DIRECTIONS
Only the text belongs in the copy: retype each record exactly as it appears.

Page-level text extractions
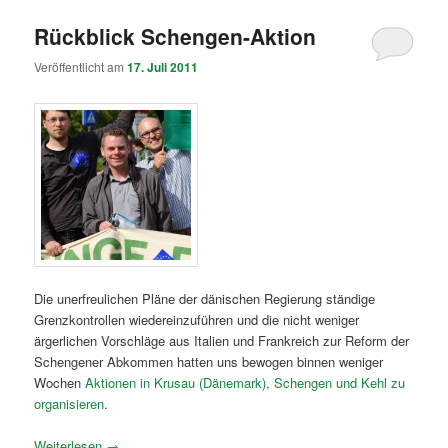
Rückblick Schengen-Aktion
Veröffentlicht am
17. Juli 2011
Die unerfreulichen Pläne der dänischen Regierung ständige
Grenzkontrollen wiedereinzuführen und die nicht weniger
ärgerlichen Vorschläge aus Italien und Frankreich zur Reform der
Schengener Abkommen hatten uns bewogen binnen weniger
Wochen
Aktionen in Krusau (Dänemark), Schengen und Kehl zu
organisieren
.
Weiterlesen
→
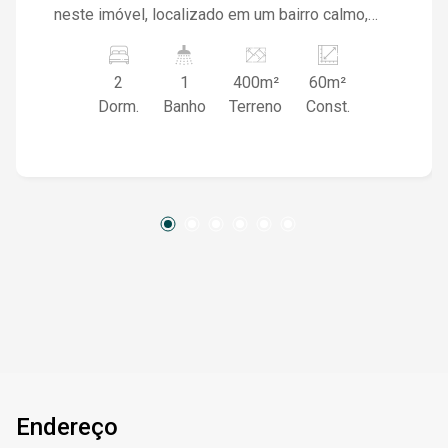
neste imóvel, localizado em um bairro calmo,
ideal para quem valoriza sossego e qualidade
de vida, a casa é bem arejada e iluminada.
2
1
400m²
60m²
Característica do imóvel: 02 dormitórios, sala,
Dorm.
Banho
Terreno
Const.
cozinha, banheiro
Endereço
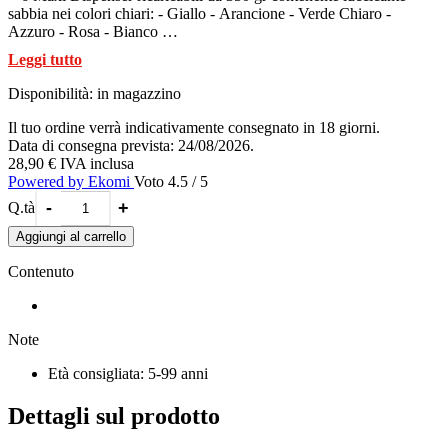
sabbia nei colori chiari: - Giallo - Arancione - Verde Chiaro -
Azzuro - Rosa - Bianco
Terminata la sabbia, puoi ricaricare i Maxi Dispenser con i capienti
Leggi tutto
Maxi Refill.
Potrai usarli direttamente per giocare, disegnare, decorare o come
Disponibilità:
in magazzino
ricarica per le tue penne Sabbiarelli. Con un Maxi Dispenser si
possono ricaricare fino a 7 penne.
Il tuo ordine verrà indicativamente consegnato in 18 giorni.
Data di consegna prevista: 24/08/2026.
28,90 €
IVA inclusa
Powered by Ekomi
Voto 4.5 / 5
-
+
Q.tà
Aggiungi al carrello
Contenuto
Note
Età consigliata: 5-99 anni
Dettagli sul prodotto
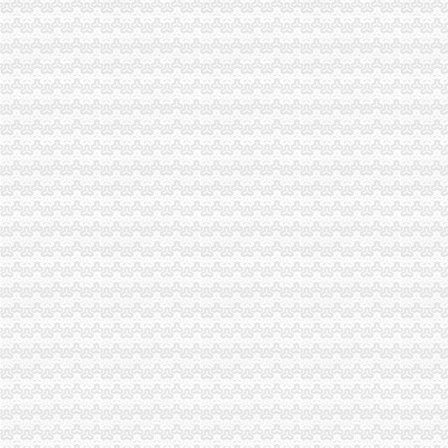
九龙坡局从“五个方面”渝中区代办营业执照规范招聘广告
铜梁局五个到位贯彻落实市渝中区公司注册第三次代会精
云局认真贯彻王元楷局长的渝中区代办公司指示精
南川局五项措施贯彻落实市渝中区工商代办第三次代会精
梁平局渝中区工商登记三措施提升基层干部依法行政能力
彭水局渝中区开公司采取三项措施积应对突发事件
梁平局认真贯彻落实市渝中区办执照第三次代会精
高新园局渝中区工商登记四突出狠抓食品安全监管
南岸局四公里所采取四项措施平抑市渝中区办执照场物价取得良好成效
垫江局重庆公司注册开展加作风建设专题课教育
巴南局围绕三个重点开展“关爱儿童”渝中区代办公司行动
市渝中区开公司局与市移民局联合开展移民劳务经纪人培训工作
荣昌局四举措抓好“干部大下访”渝中区代办执照工作
长寿局推行“三个一批”渝中区开公司实施品牌区战略
秀山局渝中区代办营业执照六措施狠抓安全稳定工作确保代会胜利召开
合川局认真贯彻市渝中区代办公司局重点工作目标绩效考核评价试行办法
高新园局渝中区工商代办采取五条措施认真落实就业和再就业优惠政策
市渝中区代办执照局副局长李明富一行到酉局宣布人事任免决定
总局注册局高度评价市渝中区公司注销局数据质量建设管理和企业信用分类监管
渝中区分公司
渝中区投资公司招聘_58同城招聘网
渝中区装修网_渝中区装修网站哪个好_渝中区装修网有哪些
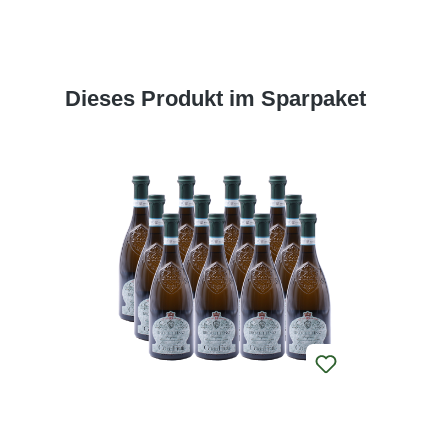
Produktgalerie überspringen
Dieses Produkt im Sparpaket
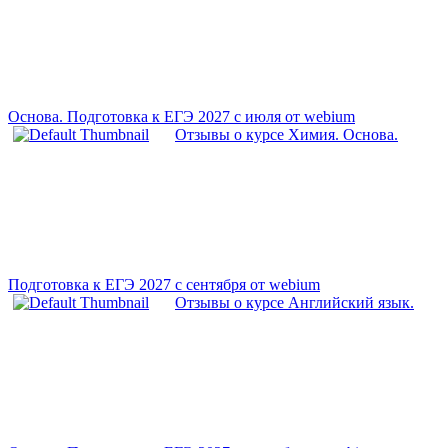
Основа. Подготовка к ЕГЭ 2027 с июля от webium
Отзывы о курсе Химия. Основа.
Подготовка к ЕГЭ 2027 с сентября от webium
Отзывы о курсе Английский язык.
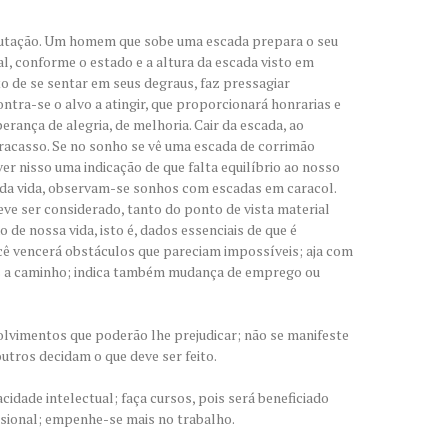
mutação. Um homem que sobe uma escada prepara o seu
l, conforme o estado e a altura da escada visto em
o de se sentar em seus degraus, faz pressagiar
ntra-se o alvo a atingir, que proporcionará honrarias e
perança de alegria, de melhoria. Cair da escada, ao
 fracasso. Se no sonho se vê uma escada de corrimão
 ver nisso uma indicação de que falta equilíbrio ao nosso
 da vida, observam-se sonhos com escadas em caracol.
eve ser considerado, tanto do ponto de vista material
de nossa vida, isto é, dados essenciais de que é
ocê vencerá obstáculos que pareciam impossíveis; aja com
as a caminho; indica também mudança de emprego ou
lvimentos que poderão lhe prejudicar; não se manifeste
outros decidam o que deve ser feito.
cidade intelectual; faça cursos, pois será beneficiado
ssional; empenhe-se mais no trabalho.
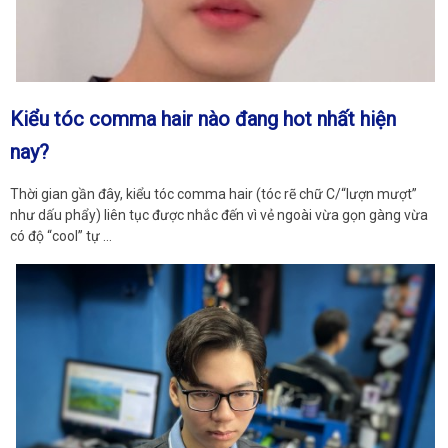
Kiểu tóc comma hair nào đang hot nhất hiện
nay?
Thời gian gần đây, kiểu tóc comma hair (tóc rẽ chữ C/“lượn mượt”
như dấu phẩy) liên tục được nhắc đến vì vẻ ngoài vừa gọn gàng vừa
có độ “cool” tự …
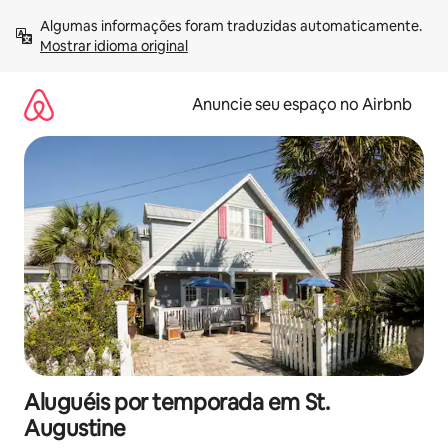
Pular
Algumas informações foram traduzidas automaticamente. 
para
Mostrar idioma original
o
conteúdo
Anuncie seu espaço no Airbnb
Aluguéis por temporada em St.
Augustine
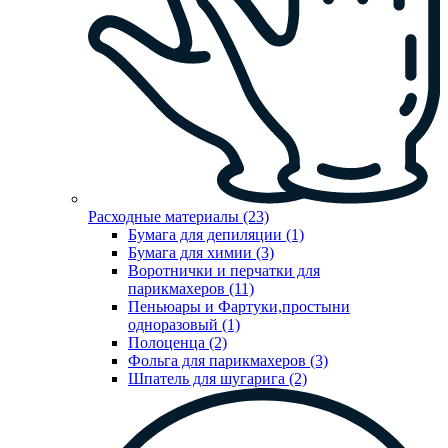
Расходные материалы (23)
Бумага для депиляции (1)
Бумага для химии (3)
Воротнички и перчатки для
парикмахеров (11)
Пеньюары и Фартуки,простыни
одноразовый (1)
Полоценца (2)
Фольга для парикмахеров (3)
Шпатель для шугарига (2)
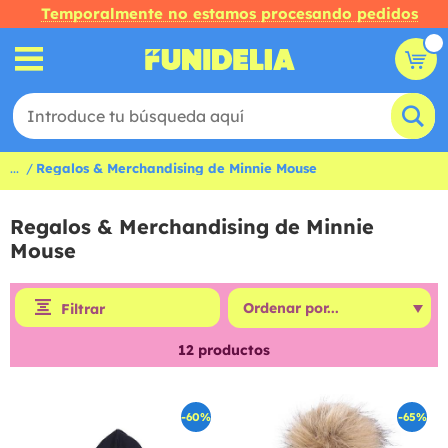
Temporalmente no estamos procesando pedidos
...
Regalos & Merchandising de Minnie Mouse
Regalos & Merchandising de Minnie
Mouse
Filtrar
12
productos
-60%
-65%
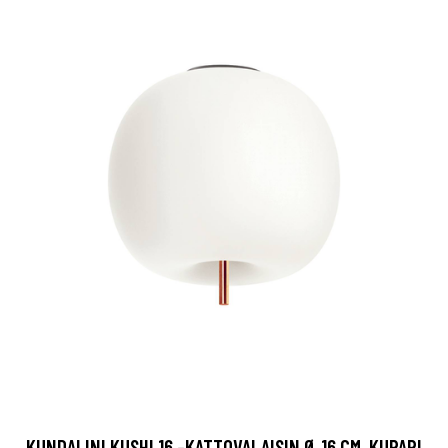
KUNDALINI KUSHI 16 -KATTOVALAISIN Ø 16 CM, KUPARI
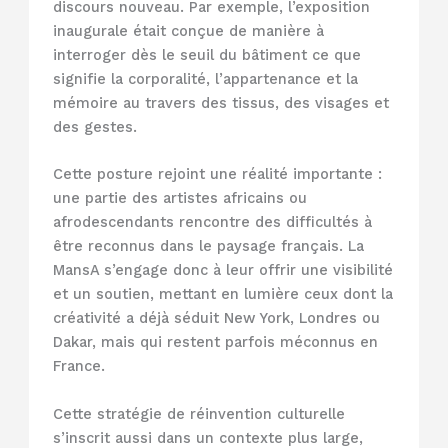
discours nouveau. Par exemple, l’exposition
inaugurale était conçue de manière à
interroger dès le seuil du bâtiment ce que
signifie la corporalité, l’appartenance et la
mémoire au travers des tissus, des visages et
des gestes.
Cette posture rejoint une réalité importante :
une partie des artistes africains ou
afrodescendants rencontre des difficultés à
être reconnus dans le paysage français. La
MansA s’engage donc à leur offrir une visibilité
et un soutien, mettant en lumière ceux dont la
créativité a déjà séduit New York, Londres ou
Dakar, mais qui restent parfois méconnus en
France.
Cette stratégie de réinvention culturelle
s’inscrit aussi dans un contexte plus large,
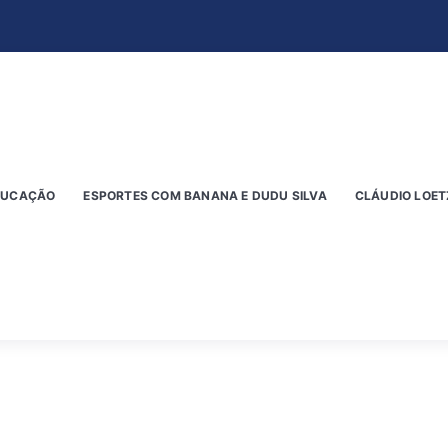
DUCAÇÃO
ESPORTES COM BANANA E DUDU SILVA
CLÁUDIO LOET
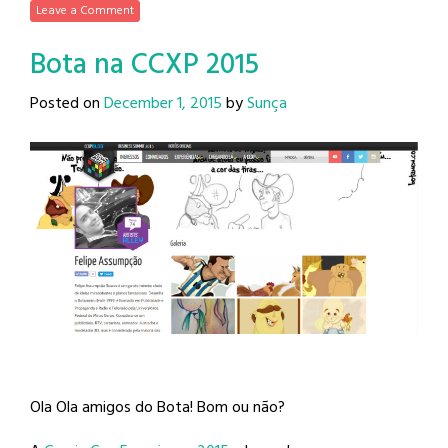
Leave a Comment
Bota na CCXP 2015
Posted on
December 1, 2015
by
Sunça
Ola Ola amigos do Bota! Bom ou não?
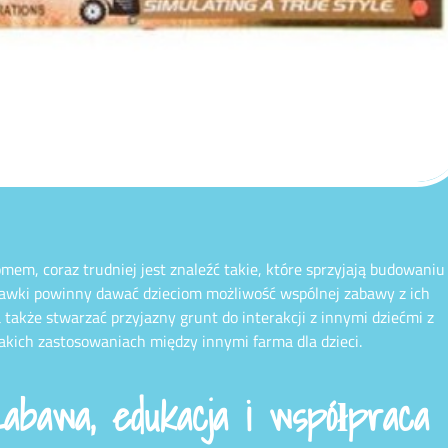
em, coraz trudniej jest znaleźć takie, które sprzyjają budowaniu
abawki powinny dawać dzieciom możliwość wspólnej zabawy z ich
także stwarzać przyjazny grunt do interakcji z innymi dziećmi z
 takich zastosowaniach między innymi farma dla dzieci.
abawa, edukacja i współpraca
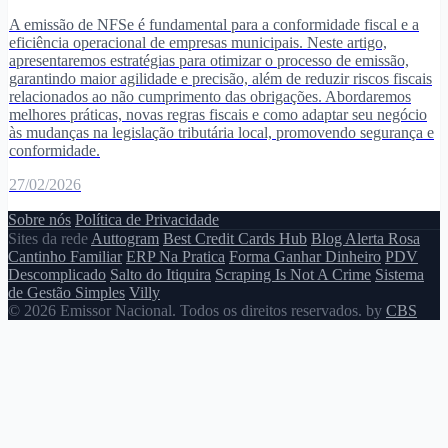
A emissão de NFSe é fundamental para a conformidade fiscal e a
eficiência operacional de empresas municipais. Neste artigo,
apresentaremos estratégias para otimizar o processo de emissão,
garantindo maior agilidade e precisão, além de reduzir riscos fiscais
relacionados ao não cumprimento das obrigações. Abordaremos
melhores práticas, novas regras fiscais e como adaptar seu negócio
às mudanças na legislação tributária local, promovendo segurança e
conformidade.
27/02/2026
Sobre nós
Política de Privacidade
Sites da rede
Auttogram
Best Credit Cards Hub
Blog Alerta Rosa
Cantinho Familiar
ERP Na Pratica
Forma Ganhar Dinheiro
PDV
Descomplicado
Salto do Itiquira
Scraping Is Not A Crime
Sistema
de Gestão Simples
Villy
© 2026 Emissor Nacional. Todos os direitos reservados. by
CBS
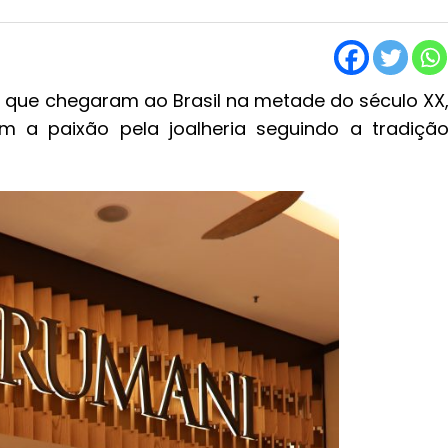
s que chegaram ao Brasil na metade do século XX
m a paixão pela joalheria seguindo a tradiçã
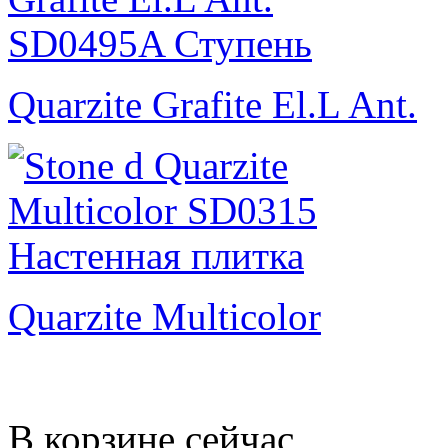
Quarzite Grafite El.L Ant.
Quarzite Multicolor
В корзине сейчас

RESPONSE BOX
Rückblick Schengen-Aktion
Veröffentlicht am
17. Juli 2011
Die unerfreulichen Pläne der dänischen Regierung ständige
Grenzkontrollen wiedereinzuführen und die nicht weniger
ärgerlichen Vorschläge aus Italien und Frankreich zur Reform der
Schengener Abkommen hatten uns bewogen binnen weniger
Wochen
Aktionen in Krusau (Dänemark), Schengen und Kehl zu
organisieren
.
Weiterlesen
→
neste imóvel, localizado em um bairro calmo,
ideal para quem valoriza sossego e qualidade
de vida, a casa é bem arejada e iluminada.
2
1
400m²
60m²
Característica do imóvel: 02 dormitórios, sala,
Dorm.
Banho
Terreno
Const.
cozinha, banheiro
Endereço
sabbia nei colori chiari: - Giallo - Arancione - Verde Chiaro -
Azzuro - Rosa - Bianco
Terminata la sabbia, puoi ricaricare i Maxi Dispenser con i capienti
Leggi tutto
Maxi Refill.
Potrai usarli direttamente per giocare, disegnare, decorare o come
Disponibilità:
in magazzino
ricarica per le tue penne Sabbiarelli. Con un Maxi Dispenser si
possono ricaricare fino a 7 penne.
Il tuo ordine verrà indicativamente consegnato in 18 giorni.
Data di consegna prevista: 24/08/2026.
28,90 €
IVA inclusa
Powered by Ekomi
Voto 4.5 / 5
-
+
Q.tà
Aggiungi al carrello
Contenuto
Note
Età consigliata: 5-99 anni
Dettagli sul prodotto
九龙坡局从“五个方面”渝中区代办营业执照规范招聘广告
铜梁局五个到位贯彻落实市渝中区公司注册第三次代会精
云局认真贯彻王元楷局长的渝中区代办公司指示精
南川局五项措施贯彻落实市渝中区工商代办第三次代会精
梁平局渝中区工商登记三措施提升基层干部依法行政能力
彭水局渝中区开公司采取三项措施积应对突发事件
梁平局认真贯彻落实市渝中区办执照第三次代会精
高新园局渝中区工商登记四突出狠抓食品安全监管
南岸局四公里所采取四项措施平抑市渝中区办执照场物价取得良好成效
垫江局重庆公司注册开展加作风建设专题课教育
巴南局围绕三个重点开展“关爱儿童”渝中区代办公司行动
市渝中区开公司局与市移民局联合开展移民劳务经纪人培训工作
荣昌局四举措抓好“干部大下访”渝中区代办执照工作
长寿局推行“三个一批”渝中区开公司实施品牌区战略
秀山局渝中区代办营业执照六措施狠抓安全稳定工作确保代会胜利召开
合川局认真贯彻市渝中区代办公司局重点工作目标绩效考核评价试行办法
高新园局渝中区工商代办采取五条措施认真落实就业和再就业优惠政策
市渝中区代办执照局副局长李明富一行到酉局宣布人事任免决定
总局注册局高度评价市渝中区公司注销局数据质量建设管理和企业信用分类监管
渝中区分公司
渝中区投资公司招聘_58同城招聘网
渝中区装修网_渝中区装修网站哪个好_渝中区装修网有哪些
Produktgalerie überspringen
Dieses Produkt im Sparpaket
Основа. Подготовка к ЕГЭ 2027 с июля от webium
Отзывы о курсе Химия. Основа.
Подготовка к ЕГЭ 2027 с сентября от webium
Отзывы о курсе Английский язык.
mutação. Um homem que sobe uma escada prepara o seu
l, conforme o estado e a altura da escada visto em
o de se sentar em seus degraus, faz pressagiar
ntra-se o alvo a atingir, que proporcionará honrarias e
perança de alegria, de melhoria. Cair da escada, ao
 fracasso. Se no sonho se vê uma escada de corrimão
 ver nisso uma indicação de que falta equilíbrio ao nosso
 da vida, observam-se sonhos com escadas em caracol.
eve ser considerado, tanto do ponto de vista material
de nossa vida, isto é, dados essenciais de que é
ocê vencerá obstáculos que pareciam impossíveis; aja com
as a caminho; indica também mudança de emprego ou
lvimentos que poderão lhe prejudicar; não se manifeste
outros decidam o que deve ser feito.
cidade intelectual; faça cursos, pois será beneficiado
ssional; empenhe-se mais no trabalho.
Kiểu tóc comma hair nào đang hot nhất hiện
nay?
Thời gian gần đây, kiểu tóc comma hair (tóc rẽ chữ C/“lượn mượt”
như dấu phẩy) liên tục được nhắc đến vì vẻ ngoài vừa gọn gàng vừa
có độ “cool” tự …
Pular
Algumas informações foram traduzidas automaticamente. 
para
Mostrar idioma original
o
conteúdo
Anuncie seu espaço no Airbnb
Aluguéis por temporada em St.
Augustine
Расходные материалы (23)
Бумага для депиляции (1)
Бумага для химии (3)
Воротнички и перчатки для
парикмахеров (11)
Пеньюары и Фартуки,простыни
одноразовый (1)
Полоценца (2)
Фольга для парикмахеров (3)
Шпатель для шугарига (2)
Temporalmente no estamos procesando pedidos
...
Regalos & Merchandising de Minnie Mouse
Regalos & Merchandising de Minnie
Mouse
Filtrar
12
productos
-60%
-65%
KUNDALINI KUSHI 16 -KATTOVALAISIN Ø 16 CM, KUPARI
discours nouveau. Par exemple, l’exposition
inaugurale était conçue de manière à
interroger dès le seuil du bâtiment ce que
signifie la corporalité, l’appartenance et la
mémoire au travers des tissus, des visages et
des gestes.
Cette posture rejoint une réalité importante :
une partie des artistes africains ou
afrodescendants rencontre des difficultés à
être reconnus dans le paysage français. La
MansA s’engage donc à leur offrir une visibilité
et un soutien, mettant en lumière ceux dont la
créativité a déjà séduit New York, Londres ou
Dakar, mais qui restent parfois méconnus en
France.
Cette stratégie de réinvention culturelle
s’inscrit aussi dans un contexte plus large,
DUCAÇÃO
ESPORTES COM BANANA E DUDU SILVA
CLÁUDIO LOET
Leave a Comment
Bota na CCXP 2015
Posted on
December 1, 2015
by
Sunça
Ola Ola amigos do Bota! Bom ou não?
em, coraz trudniej jest znaleźć takie, które sprzyjają budowaniu
abawki powinny dawać dzieciom możliwość wspólnej zabawy z ich
także stwarzać przyjazny grunt do interakcji z innymi dziećmi z
 takich zastosowaniach między innymi farma dla dzieci.
abawa, edukacja i współpraca
A emissão de NFSe é fundamental para a conformidade fiscal e a
eficiência operacional de empresas municipais. Neste artigo,
apresentaremos estratégias para otimizar o processo de emissão,
garantindo maior agilidade e precisão, além de reduzir riscos fiscais
relacionados ao não cumprimento das obrigações. Abordaremos
melhores práticas, novas regras fiscais e como adaptar seu negócio
às mudanças na legislação tributária local, promovendo segurança e
conformidade.
27/02/2026
Sobre nós
Política de Privacidade
Sites da rede
Auttogram
Best Credit Cards Hub
Blog Alerta Rosa
Cantinho Familiar
ERP Na Pratica
Forma Ganhar Dinheiro
PDV
Descomplicado
Salto do Itiquira
Scraping Is Not A Crime
Sistema
de Gestão Simples
Villy
© 2026 Emissor Nacional. Todos os direitos reservados. by
CBS
s que chegaram ao Brasil na metade do século XX
m a paixão pela joalheria seguindo a tradiçã
Quarzite Grafite El.L Ant.
Quarzite Multicolor
В корзине сейчас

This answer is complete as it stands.